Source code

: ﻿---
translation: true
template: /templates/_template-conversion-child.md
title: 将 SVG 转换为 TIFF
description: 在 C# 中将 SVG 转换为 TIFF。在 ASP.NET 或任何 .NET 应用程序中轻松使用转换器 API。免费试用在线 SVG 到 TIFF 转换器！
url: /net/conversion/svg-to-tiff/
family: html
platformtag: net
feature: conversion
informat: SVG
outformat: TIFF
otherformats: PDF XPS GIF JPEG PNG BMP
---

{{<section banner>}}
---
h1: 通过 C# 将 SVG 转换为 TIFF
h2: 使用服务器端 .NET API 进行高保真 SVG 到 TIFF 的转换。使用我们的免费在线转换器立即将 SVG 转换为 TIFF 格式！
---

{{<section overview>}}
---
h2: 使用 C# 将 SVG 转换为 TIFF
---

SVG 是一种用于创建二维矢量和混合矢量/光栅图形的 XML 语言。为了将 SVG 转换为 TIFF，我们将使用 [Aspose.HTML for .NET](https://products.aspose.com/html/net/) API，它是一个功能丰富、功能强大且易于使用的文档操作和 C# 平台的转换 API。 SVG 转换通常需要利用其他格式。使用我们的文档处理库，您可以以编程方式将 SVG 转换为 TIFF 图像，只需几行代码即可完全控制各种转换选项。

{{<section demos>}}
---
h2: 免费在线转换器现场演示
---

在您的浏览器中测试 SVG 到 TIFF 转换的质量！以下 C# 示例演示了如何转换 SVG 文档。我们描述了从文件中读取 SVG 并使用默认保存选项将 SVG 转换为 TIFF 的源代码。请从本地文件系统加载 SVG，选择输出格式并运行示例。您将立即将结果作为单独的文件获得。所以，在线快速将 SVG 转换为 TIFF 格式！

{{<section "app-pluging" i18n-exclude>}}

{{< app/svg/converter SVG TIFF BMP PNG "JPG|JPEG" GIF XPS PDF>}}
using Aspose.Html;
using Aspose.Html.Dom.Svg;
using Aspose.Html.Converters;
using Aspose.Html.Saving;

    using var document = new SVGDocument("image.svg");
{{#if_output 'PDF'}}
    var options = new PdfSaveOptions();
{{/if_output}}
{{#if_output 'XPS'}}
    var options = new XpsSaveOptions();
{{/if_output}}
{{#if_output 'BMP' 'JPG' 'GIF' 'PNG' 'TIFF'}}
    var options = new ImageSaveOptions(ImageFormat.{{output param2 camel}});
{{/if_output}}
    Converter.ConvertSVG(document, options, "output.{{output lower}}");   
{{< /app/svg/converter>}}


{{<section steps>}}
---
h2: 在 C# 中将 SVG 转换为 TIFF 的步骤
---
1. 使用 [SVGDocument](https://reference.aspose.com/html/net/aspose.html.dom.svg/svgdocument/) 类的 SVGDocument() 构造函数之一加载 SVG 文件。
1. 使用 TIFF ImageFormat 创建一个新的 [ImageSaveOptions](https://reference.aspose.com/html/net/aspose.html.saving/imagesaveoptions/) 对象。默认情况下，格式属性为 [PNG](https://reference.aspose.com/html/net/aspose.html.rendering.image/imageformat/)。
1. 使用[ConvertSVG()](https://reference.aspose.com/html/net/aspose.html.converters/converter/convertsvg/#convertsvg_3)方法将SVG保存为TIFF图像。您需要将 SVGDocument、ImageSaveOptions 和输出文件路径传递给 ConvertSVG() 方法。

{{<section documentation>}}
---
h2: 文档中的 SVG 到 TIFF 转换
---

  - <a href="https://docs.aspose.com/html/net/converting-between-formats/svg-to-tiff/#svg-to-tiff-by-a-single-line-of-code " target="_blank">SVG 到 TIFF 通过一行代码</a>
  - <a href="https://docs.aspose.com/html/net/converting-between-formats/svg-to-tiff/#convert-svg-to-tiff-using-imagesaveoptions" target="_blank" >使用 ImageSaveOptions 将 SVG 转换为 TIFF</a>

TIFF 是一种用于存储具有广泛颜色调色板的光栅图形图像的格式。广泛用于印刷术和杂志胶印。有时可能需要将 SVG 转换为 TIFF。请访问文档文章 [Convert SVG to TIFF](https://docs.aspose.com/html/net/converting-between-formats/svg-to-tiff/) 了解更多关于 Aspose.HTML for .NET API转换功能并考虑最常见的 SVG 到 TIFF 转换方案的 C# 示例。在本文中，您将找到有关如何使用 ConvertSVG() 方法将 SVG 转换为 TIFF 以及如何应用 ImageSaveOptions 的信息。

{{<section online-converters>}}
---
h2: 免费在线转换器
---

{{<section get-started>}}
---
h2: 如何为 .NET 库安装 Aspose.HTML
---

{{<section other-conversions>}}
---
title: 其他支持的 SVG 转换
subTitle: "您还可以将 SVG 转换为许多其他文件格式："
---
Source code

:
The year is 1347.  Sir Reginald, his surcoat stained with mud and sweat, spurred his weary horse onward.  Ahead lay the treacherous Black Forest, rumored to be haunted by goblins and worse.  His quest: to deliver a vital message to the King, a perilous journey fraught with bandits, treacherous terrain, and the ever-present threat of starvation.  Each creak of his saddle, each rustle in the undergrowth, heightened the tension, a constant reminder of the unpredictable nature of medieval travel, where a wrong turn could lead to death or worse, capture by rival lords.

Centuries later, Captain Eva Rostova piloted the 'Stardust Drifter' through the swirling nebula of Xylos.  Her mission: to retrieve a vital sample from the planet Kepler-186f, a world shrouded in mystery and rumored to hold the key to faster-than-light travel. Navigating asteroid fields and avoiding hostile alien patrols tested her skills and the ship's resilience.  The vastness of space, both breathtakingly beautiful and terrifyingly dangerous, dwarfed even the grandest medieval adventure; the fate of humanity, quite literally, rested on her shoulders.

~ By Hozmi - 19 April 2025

═══

▶ [Exercise aim] Locate each line in the records above that contains the string "href", and copy those lines out in full.

▶ [Solution for this task]
  - <a href="https://docs.aspose.com/html/net/converting-between-formats/svg-to-tiff/#svg-to-tiff-by-a-single-line-of-code " target="_blank">SVG 到 TIFF 通过一行代码</a>
  - <a href="https://docs.aspose.com/html/net/converting-between-formats/svg-to-tiff/#convert-svg-to-tiff-using-imagesaveoptions" target="_blank" >使用 ImageSaveOptions 将 SVG 转换为 TIFF</a>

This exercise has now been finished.